Tuesday, June 17, 2014

Larrea tridentata trichomes

I haven't posted on the Larrea Tridentata (creosote) lately and would hate for you to think I'm waning in my enthusiasm. I took the photo below off the back porch. There was a small, accidental depression in the sand in which a small gang of creosote trichomes were congregating.


After the petals fall from the larrea flower, the seed develops, covered with a fine feathering of bright white hair, something like a pussy willow. In the rising or setting sun the seeds glow like small crystals.


Finches eat the seeds, and other animals eat the seeds, surely. But a good many fall to the ground and these roll on the stiff hairs across the desert floor catching in depressions such as this, that the wind might cover with sand, leading to germination.

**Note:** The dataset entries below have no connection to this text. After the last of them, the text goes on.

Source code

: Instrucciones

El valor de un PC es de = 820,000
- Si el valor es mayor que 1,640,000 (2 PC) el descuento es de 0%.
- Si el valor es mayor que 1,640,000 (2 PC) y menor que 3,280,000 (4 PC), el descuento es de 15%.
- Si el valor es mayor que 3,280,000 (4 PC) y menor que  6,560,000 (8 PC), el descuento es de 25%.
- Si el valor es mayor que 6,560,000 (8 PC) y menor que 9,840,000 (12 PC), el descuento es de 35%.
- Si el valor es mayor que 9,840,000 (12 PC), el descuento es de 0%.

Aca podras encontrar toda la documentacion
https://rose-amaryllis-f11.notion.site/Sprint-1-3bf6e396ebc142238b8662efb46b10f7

Last weekend I watched big black ants try to carry larrea trichomes to their dens. It was very windy and they'd tumble backwards hanging onto their quarry for dear life, and turn around to try again. I don't know what they use the trichomes for - food or something else but all the ants were carrying them. Again, the trichomes are buried in the sandy soil by the ants, where they can wait for water that will bring them to life.



The larrea has a complex relationship with the flora and auna of the desert, and with the desert itself. It is a village elder, sheltering, feeding, working with the other denizens for mutual survival.